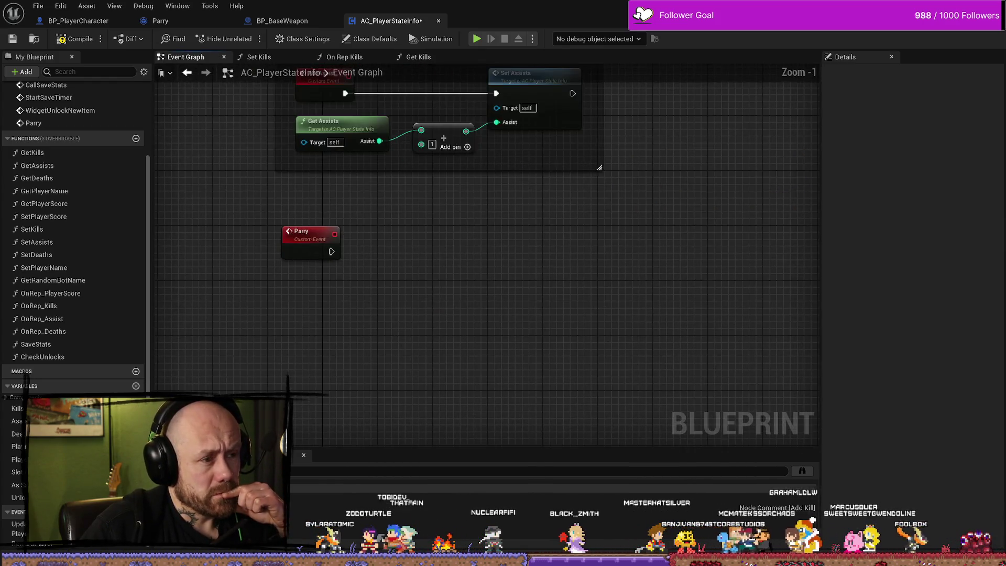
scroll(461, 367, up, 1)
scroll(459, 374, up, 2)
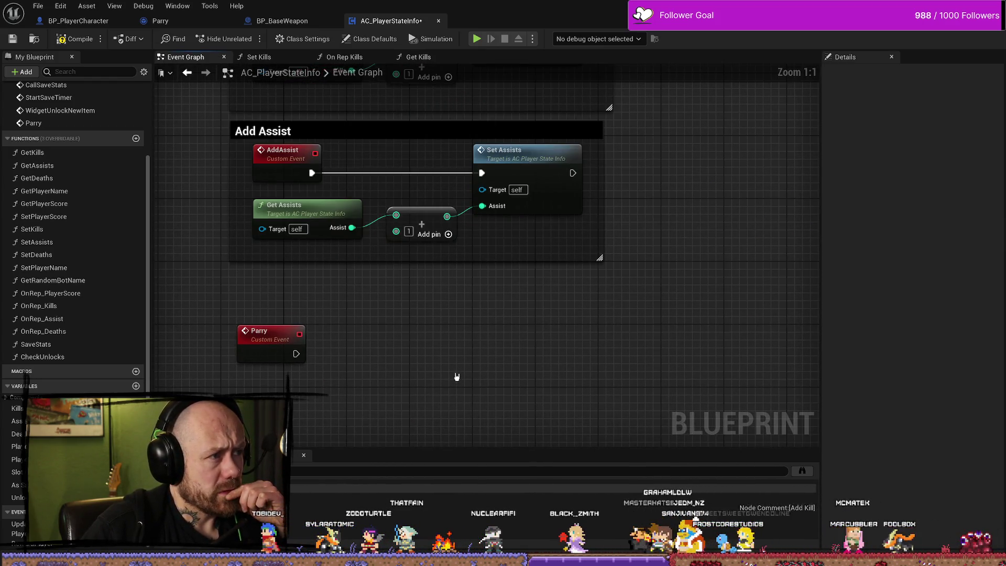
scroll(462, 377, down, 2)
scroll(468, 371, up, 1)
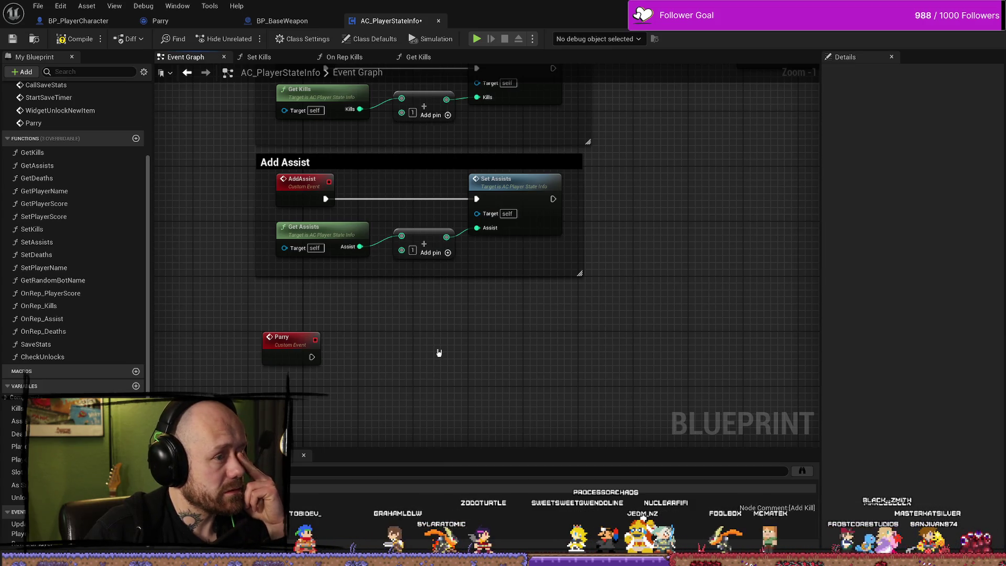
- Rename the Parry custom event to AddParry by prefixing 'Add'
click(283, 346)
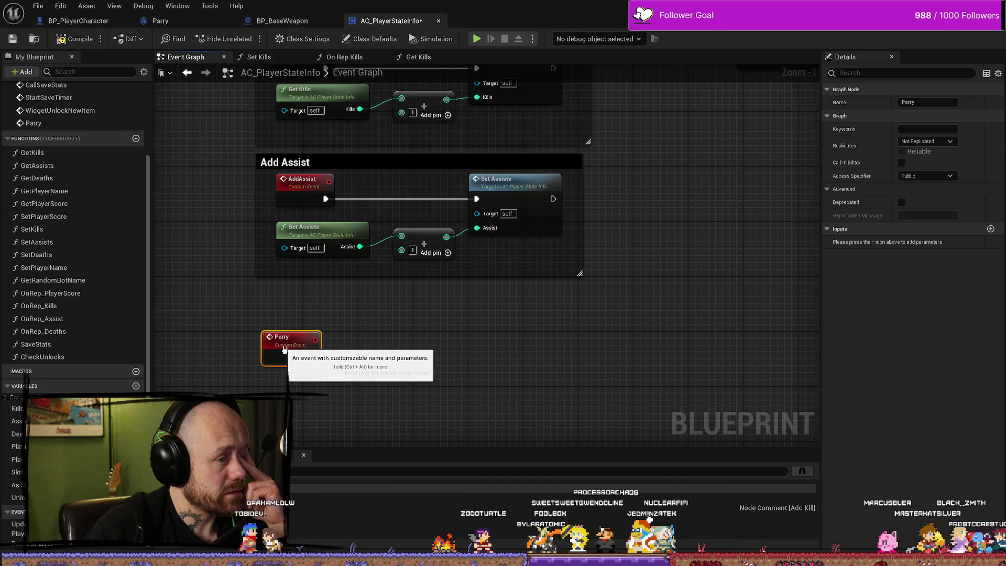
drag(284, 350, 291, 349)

■ Exercise brief:
Repeat every entry above word for word, and include no pictures.

■ Written reply:
scroll(461, 367, up, 1)
scroll(459, 374, up, 2)
scroll(462, 377, down, 2)
scroll(468, 371, up, 1)
- Rename the Parry custom event to AddParry by prefixing 'Add'
click(283, 346)
drag(284, 350, 291, 349)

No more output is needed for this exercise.